After 9-11, the U.S. government focused our attention on Osama Bin Laudin (another
Saudi citizen) and his terrorist organization in Afghanistan. President Bush
rightly put the world on notice that you were either with us, or against us in
this war on terrorism. Now almost a year after America was attacked, several
news agencies are questioning why we consider the Saudi’s our allies. The RAND
article below adequately describes the Saudi Arabian governments involvement in
the war against the USA. In my humble opinion, the Saudi’s are enemies of the
USA and we should begin treating them as such. They should become a target in
our war. How we target them, politically or militarily, is up to them. Now in
August 2002, the Saudi government has officially notified America that we cannot
use our forces based in Saudi Arabia in the upcoming war in Iraq. They prefer the dictator “Saddam” to any democracy that might follow his fall.
If democracy took root in Iraq, it might infect the dictatorship that rules
Saudi Arabia. I urge you to contact your representatives in Congress and the
Senate and tell them that we are not stupid. They know it and we know it, the
Saudis are enemies of the USA and it is time we acted on this fact. We are at
war and we need to stop kissing the very ass that is kicking us, and then denying
that it happens.
“Comments by Robert LaPointe, an American and proud of it”
Summary of the RAND Report: "A
briefing given last month to a top Pentagon advisory board described Saudi
Arabia as an enemy of the United States, and recommended that U.S. officials
give it an ultimatum to stop backing terrorism or face seizure of its oil fields
and its financial assets invested in the United States."
Another recent (July 2002) article that explains this situation well begins with this text:
EVEN if we were not attempting to prosecute a war against terror, the time would have long since arrived to reconsider our relations with Saudi Arabia. That the Saudis, of all people, should now be regarded as a virtual ally in this conflict only underscores the need at last to settle matters between us. Although the catalog of disagreements on our agenda is long, and many of the items are by now familiar, it is helpful to review the list.

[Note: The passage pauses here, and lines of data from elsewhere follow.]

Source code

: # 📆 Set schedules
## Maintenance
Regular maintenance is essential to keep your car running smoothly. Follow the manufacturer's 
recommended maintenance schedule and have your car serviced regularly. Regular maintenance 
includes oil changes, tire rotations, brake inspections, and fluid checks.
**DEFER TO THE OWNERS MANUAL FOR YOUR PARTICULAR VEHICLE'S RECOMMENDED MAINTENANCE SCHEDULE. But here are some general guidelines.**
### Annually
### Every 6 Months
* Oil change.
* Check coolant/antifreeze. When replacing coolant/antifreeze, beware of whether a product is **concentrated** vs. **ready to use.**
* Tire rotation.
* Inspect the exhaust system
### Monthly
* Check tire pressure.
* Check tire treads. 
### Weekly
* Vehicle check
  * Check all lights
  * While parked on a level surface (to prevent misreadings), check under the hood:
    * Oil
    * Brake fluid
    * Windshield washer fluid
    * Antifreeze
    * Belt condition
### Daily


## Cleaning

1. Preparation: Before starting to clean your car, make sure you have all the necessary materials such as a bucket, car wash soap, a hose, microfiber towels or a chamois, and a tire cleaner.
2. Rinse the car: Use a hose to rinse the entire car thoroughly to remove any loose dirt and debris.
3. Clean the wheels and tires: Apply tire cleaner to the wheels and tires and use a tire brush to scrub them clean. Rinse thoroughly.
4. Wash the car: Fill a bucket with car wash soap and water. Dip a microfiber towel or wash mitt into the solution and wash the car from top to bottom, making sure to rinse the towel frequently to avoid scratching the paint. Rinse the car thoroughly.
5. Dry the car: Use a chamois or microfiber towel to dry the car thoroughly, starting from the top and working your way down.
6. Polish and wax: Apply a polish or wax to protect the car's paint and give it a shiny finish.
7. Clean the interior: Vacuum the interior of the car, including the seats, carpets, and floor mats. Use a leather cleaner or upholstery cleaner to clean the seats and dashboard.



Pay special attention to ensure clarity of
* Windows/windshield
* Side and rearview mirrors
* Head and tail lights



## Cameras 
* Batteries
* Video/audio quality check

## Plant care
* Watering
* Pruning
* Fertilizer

BY ANY modern standard of civilization, the kingdom of Saudi Arabia is a bizarre place. In an age of spreading consensual government, the House of Saud resembles an Ottoman sultanate staffed by some 7,000 privileged royal cousins. The more favored are ensconced in plush multi-million dollar palaces and maintain luxury estates abroad in Paris, Geneva, Marbella, and Aspen. All 7,000 haggle over the key military and political offices of the kingdom—normally distributed not on the appeal of proven merit but more often through a mixture of blood ties, intrigue, and bribes.